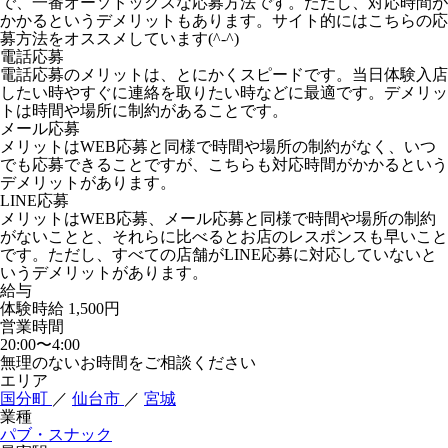
で、一番オーソドックスな応募方法です。ただし、対応時間が
かかるというデメリットもあります。サイト的にはこちらの応
募方法をオススメしています(^-^)
電話応募
電話応募のメリットは、とにかくスピードです。当日体験入店
したい時やすぐに連絡を取りたい時などに最適です。デメリッ
トは時間や場所に制約があることです。
メール応募
メリットはWEB応募と同様で時間や場所の制約がなく、いつ
でも応募できることですが、こちらも対応時間がかかるという
デメリットがあります。
LINE応募
メリットはWEB応募、メール応募と同様で時間や場所の制約
がないことと、それらに比べるとお店のレスポンスも早いこと
です。ただし、すべての店舗がLINE応募に対応していないと
いうデメリットがあります。
給与
体験時給
1,500円
営業時間
20:00〜4:00
無理のないお時間をご相談ください
エリア
国分町
／
仙台市
／
宮城
業種
パブ・スナック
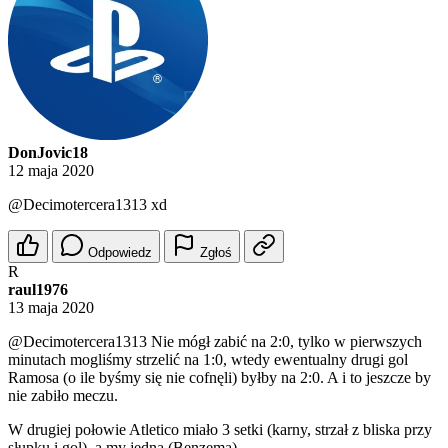
DonJovic18
12 maja 2020
@Decimotercera1313
xd
Odpowiedz
Zgłoś
R
raul1976
13 maja 2020
@Decimotercera1313
Nie mógł zabić na 2:0, tylko w pierwszych
minutach mogliśmy strzelić na 1:0, wtedy ewentualny drugi gol
Ramosa (o ile byśmy się nie cofnęli) byłby na 2:0. A i to jeszcze by
nie zabiło meczu.
W drugiej połowie Atletico miało 3 setki (karny, strzał z bliska przy
słupku i gol), a my jedną (Benzema).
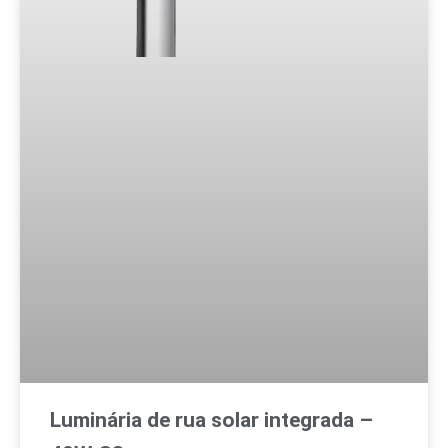
l
p
o
p
e
Luminária de rua solar integrada –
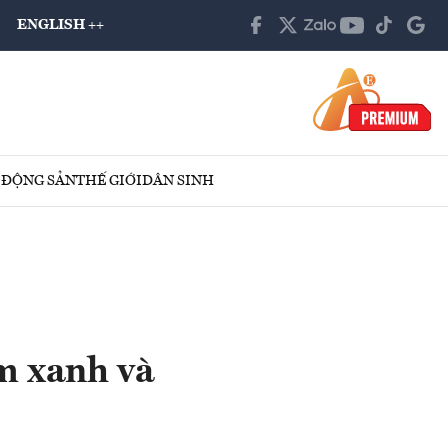
ENGLISH ++
 ĐỘNG SẢN
THẾ GIỚI
DÂN SINH
m xanh và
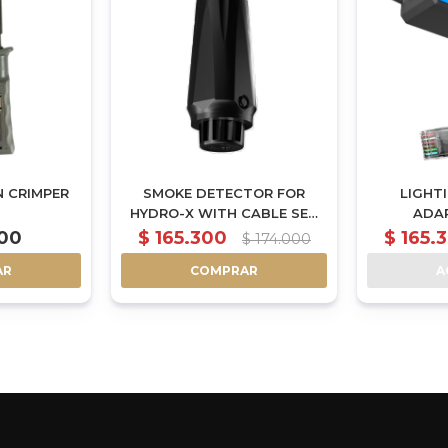
 CRIMPER
SMOKE DETECTOR FOR
LIGHT
HYDRO-X WITH CABLE SET
ADAP
(MBS-SD)
CONTROL
500
$
165.300
$
165.
$
174.000
BALLA
AR
COMPRAR
A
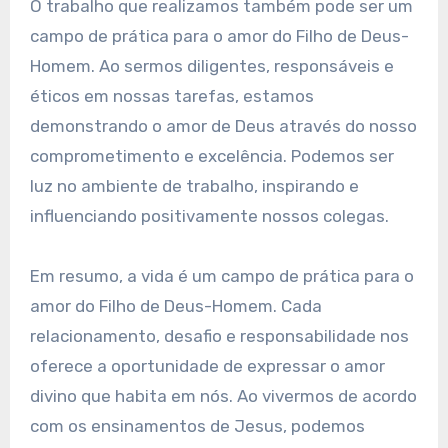
O trabalho que realizamos também pode ser um
campo de prática para o amor do Filho de Deus-
Homem. Ao sermos diligentes, responsáveis e
éticos em nossas tarefas, estamos
demonstrando o amor de Deus através do nosso
comprometimento e excelência. Podemos ser
luz no ambiente de trabalho, inspirando e
influenciando positivamente nossos colegas.
Em resumo, a vida é um campo de prática para o
amor do Filho de Deus-Homem. Cada
relacionamento, desafio e responsabilidade nos
oferece a oportunidade de expressar o amor
divino que habita em nós. Ao vivermos de acordo
com os ensinamentos de Jesus, podemos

(Problem details):
Return each line of the entries above that contains the string "para", treating uppercase and lowercase letters as different.

(Expected answer):
campo de prática para o amor do Filho de Deus-
Em resumo, a vida é um campo de prática para o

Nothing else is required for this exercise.